(Extracted records)
■ ■ ■ ■
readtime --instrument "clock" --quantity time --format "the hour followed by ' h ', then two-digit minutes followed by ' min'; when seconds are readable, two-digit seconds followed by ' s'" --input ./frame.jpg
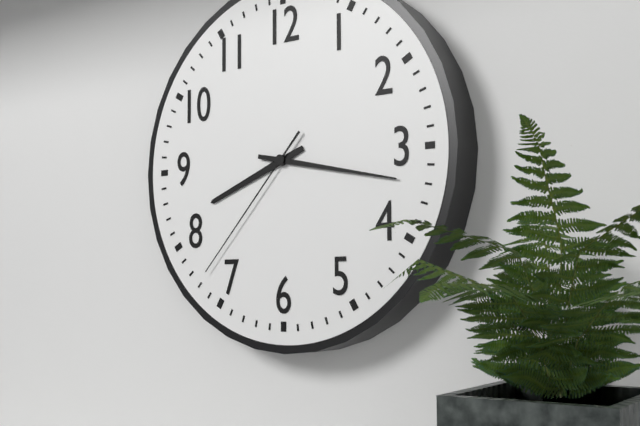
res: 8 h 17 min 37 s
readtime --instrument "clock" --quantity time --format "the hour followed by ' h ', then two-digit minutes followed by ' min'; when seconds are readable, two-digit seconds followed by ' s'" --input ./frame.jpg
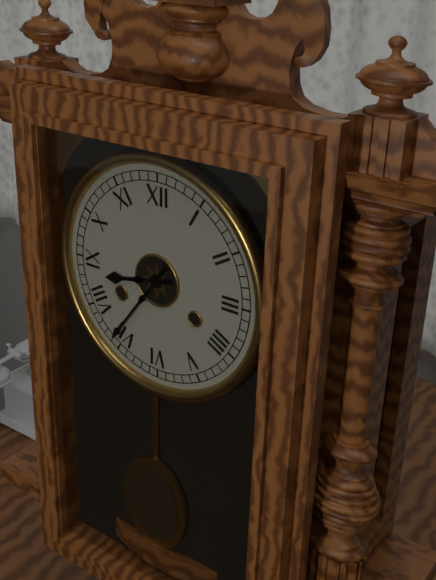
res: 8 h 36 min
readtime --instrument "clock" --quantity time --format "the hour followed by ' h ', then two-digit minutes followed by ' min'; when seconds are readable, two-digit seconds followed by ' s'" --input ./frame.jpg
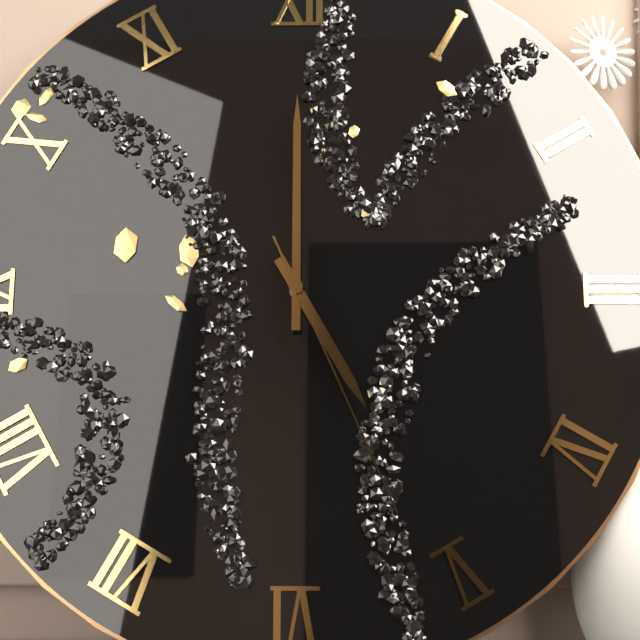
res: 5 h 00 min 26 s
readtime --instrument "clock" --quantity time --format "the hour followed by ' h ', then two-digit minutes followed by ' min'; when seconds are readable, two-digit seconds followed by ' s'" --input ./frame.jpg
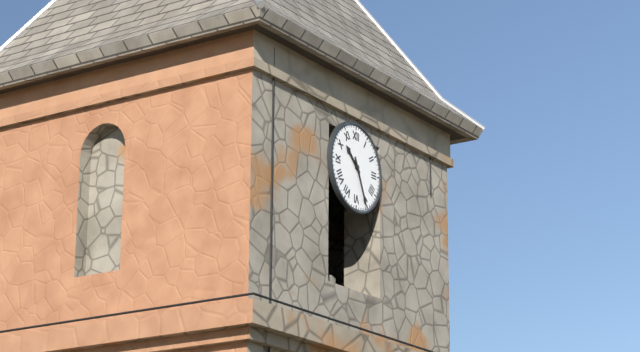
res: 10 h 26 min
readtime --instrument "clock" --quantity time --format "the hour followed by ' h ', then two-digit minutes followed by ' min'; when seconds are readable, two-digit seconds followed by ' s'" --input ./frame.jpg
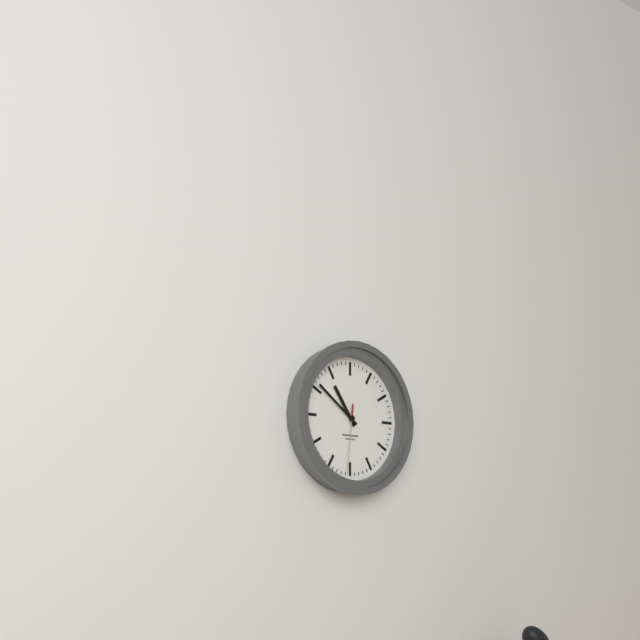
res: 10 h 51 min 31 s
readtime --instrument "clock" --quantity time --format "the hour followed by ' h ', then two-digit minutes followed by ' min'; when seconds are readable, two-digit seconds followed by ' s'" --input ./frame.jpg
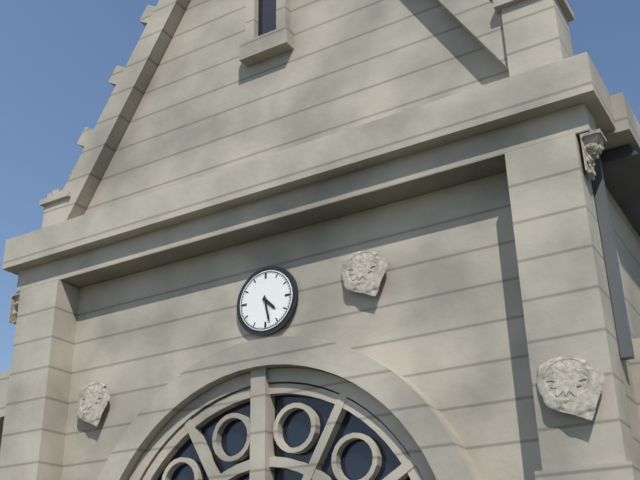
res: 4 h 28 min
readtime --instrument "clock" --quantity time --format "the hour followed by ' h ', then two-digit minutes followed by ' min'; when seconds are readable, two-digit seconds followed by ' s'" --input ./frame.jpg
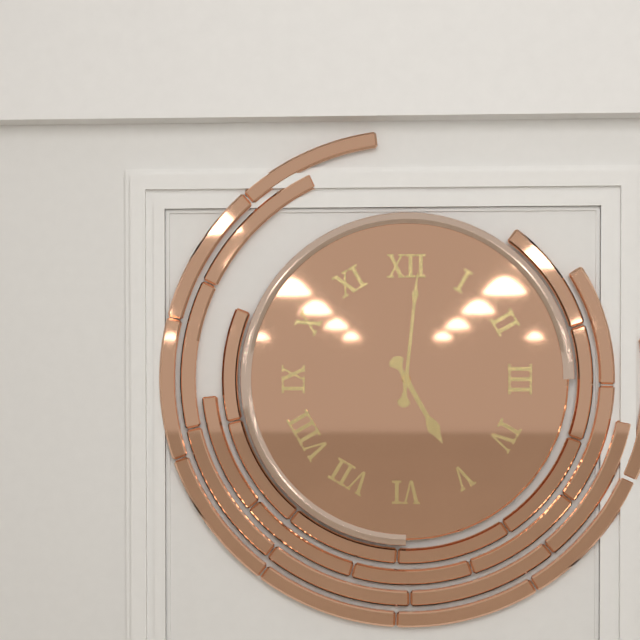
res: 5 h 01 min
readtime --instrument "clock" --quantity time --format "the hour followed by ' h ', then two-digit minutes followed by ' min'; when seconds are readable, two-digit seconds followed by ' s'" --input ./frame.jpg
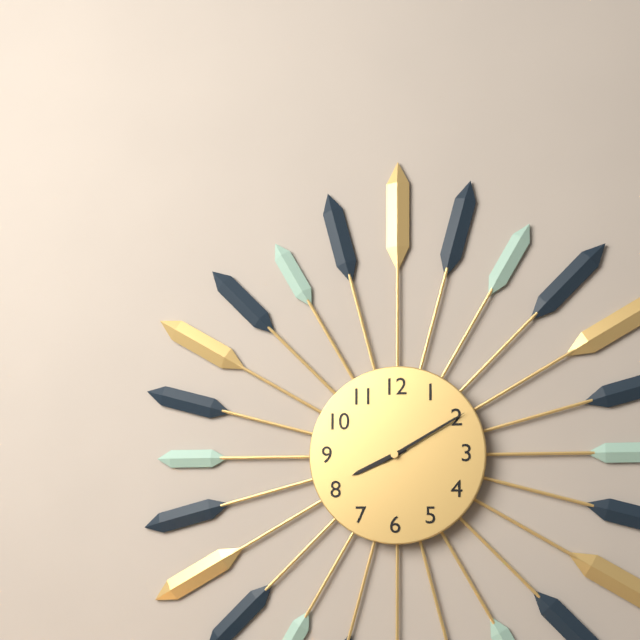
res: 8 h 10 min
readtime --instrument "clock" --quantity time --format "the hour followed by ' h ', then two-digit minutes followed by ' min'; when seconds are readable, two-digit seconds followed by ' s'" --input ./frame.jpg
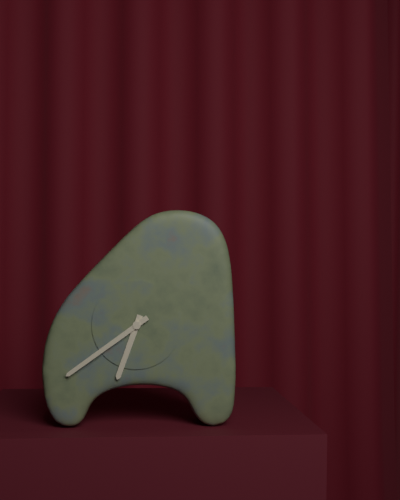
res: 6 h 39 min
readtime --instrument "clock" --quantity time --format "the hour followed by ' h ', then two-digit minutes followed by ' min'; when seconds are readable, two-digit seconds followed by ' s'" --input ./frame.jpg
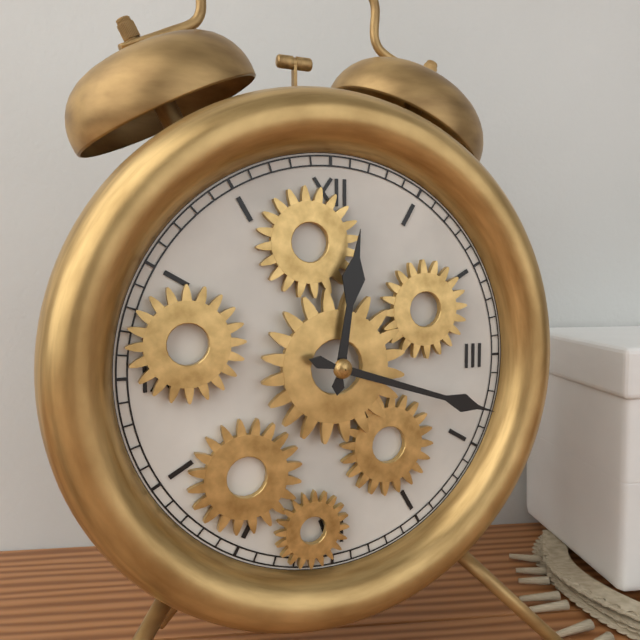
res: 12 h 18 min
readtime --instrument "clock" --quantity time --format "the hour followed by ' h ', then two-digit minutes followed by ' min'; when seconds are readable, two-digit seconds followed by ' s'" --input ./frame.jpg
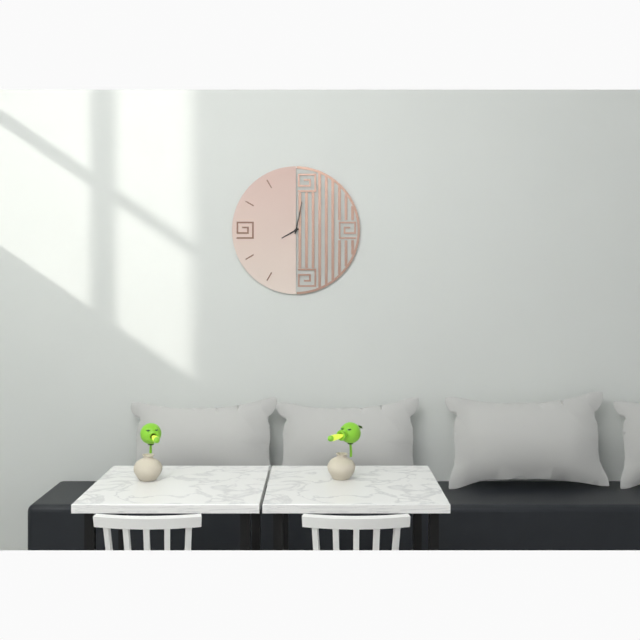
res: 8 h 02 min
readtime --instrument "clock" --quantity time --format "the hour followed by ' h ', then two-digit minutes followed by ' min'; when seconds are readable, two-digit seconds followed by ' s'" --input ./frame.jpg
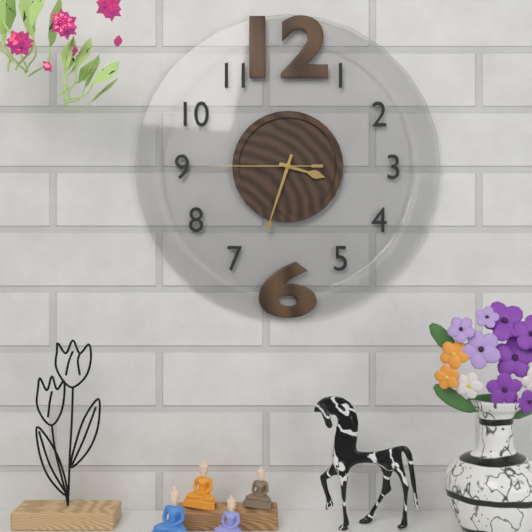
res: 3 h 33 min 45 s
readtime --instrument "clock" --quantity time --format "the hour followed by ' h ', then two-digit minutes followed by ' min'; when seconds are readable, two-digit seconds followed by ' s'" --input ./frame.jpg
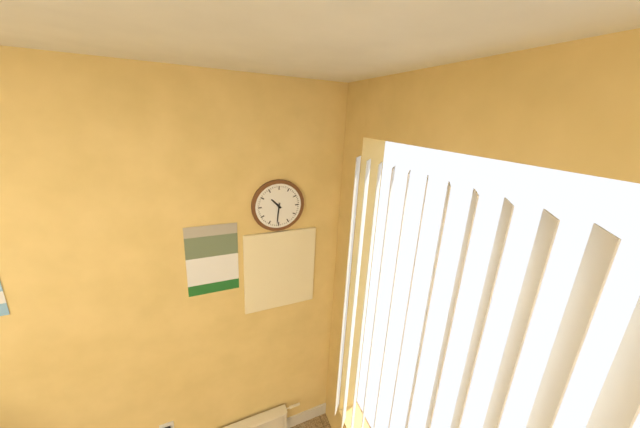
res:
■ ■ ■ ■
**GIVEN REQUEST**
Recast the listing above as a JSON list of strings, one string per line, skipping blank lines and leaving out the pictures.

**SOLUTION TO THIS EXERCISE**
[
  "readtime --instrument \"clock\" --quantity time --format \"the hour followed by ' h ', then two-digit minutes followed by ' min'; when seconds are readable, two-digit seconds followed by ' s'\" --input ./frame.jpg",
  "res: 8 h 17 min 37 s",
  "readtime --instrument \"clock\" --quantity time --format \"the hour followed by ' h ', then two-digit minutes followed by ' min'; when seconds are readable, two-digit seconds followed by ' s'\" --input ./frame.jpg",
  "res: 8 h 36 min",
  "readtime --instrument \"clock\" --quantity time --format \"the hour followed by ' h ', then two-digit minutes followed by ' min'; when seconds are readable, two-digit seconds followed by ' s'\" --input ./frame.jpg",
  "res: 5 h 00 min 26 s",
  "readtime --instrument \"clock\" --quantity time --format \"the hour followed by ' h ', then two-digit minutes followed by ' min'; when seconds are readable, two-digit seconds followed by ' s'\" --input ./frame.jpg",
  "res: 10 h 26 min",
  "readtime --instrument \"clock\" --quantity time --format \"the hour followed by ' h ', then two-digit minutes followed by ' min'; when seconds are readable, two-digit seconds followed by ' s'\" --input ./frame.jpg",
  "res: 10 h 51 min 31 s",
  "readtime --instrument \"clock\" --quantity time --format \"the hour followed by ' h ', then two-digit minutes followed by ' min'; when seconds are readable, two-digit seconds followed by ' s'\" --input ./frame.jpg",
  "res: 4 h 28 min",
  "readtime --instrument \"clock\" --quantity time --format \"the hour followed by ' h ', then two-digit minutes followed by ' min'; when seconds are readable, two-digit seconds followed by ' s'\" --input ./frame.jpg",
  "res: 5 h 01 min",
  "readtime --instrument \"clock\" --quantity time --format \"the hour followed by ' h ', then two-digit minutes followed by ' min'; when seconds are readable, two-digit seconds followed by ' s'\" --input ./frame.jpg",
  "res: 8 h 10 min",
  "readtime --instrument \"clock\" --quantity time --format \"the hour followed by ' h ', then two-digit minutes followed by ' min'; when seconds are readable, two-digit seconds followed by ' s'\" --input ./frame.jpg",
  "res: 6 h 39 min",
  "readtime --instrument \"clock\" --quantity time --format \"the hour followed by ' h ', then two-digit minutes followed by ' min'; when seconds are readable, two-digit seconds followed by ' s'\" --input ./frame.jpg",
  "res: 12 h 18 min",
  "readtime --instrument \"clock\" --quantity time --format \"the hour followed by ' h ', then two-digit minutes followed by ' min'; when seconds are readable, two-digit seconds followed by ' s'\" --input ./frame.jpg",
  "res: 8 h 02 min",
  "readtime --instrument \"clock\" --quantity time --format \"the hour followed by ' h ', then two-digit minutes followed by ' min'; when seconds are readable, two-digit seconds followed by ' s'\" --input ./frame.jpg",
  "res: 3 h 33 min 45 s",
  "readtime --instrument \"clock\" --quantity time --format \"the hour followed by ' h ', then two-digit minutes followed by ' min'; when seconds are readable, two-digit seconds followed by ' s'\" --input ./frame.jpg",
  "res:"
]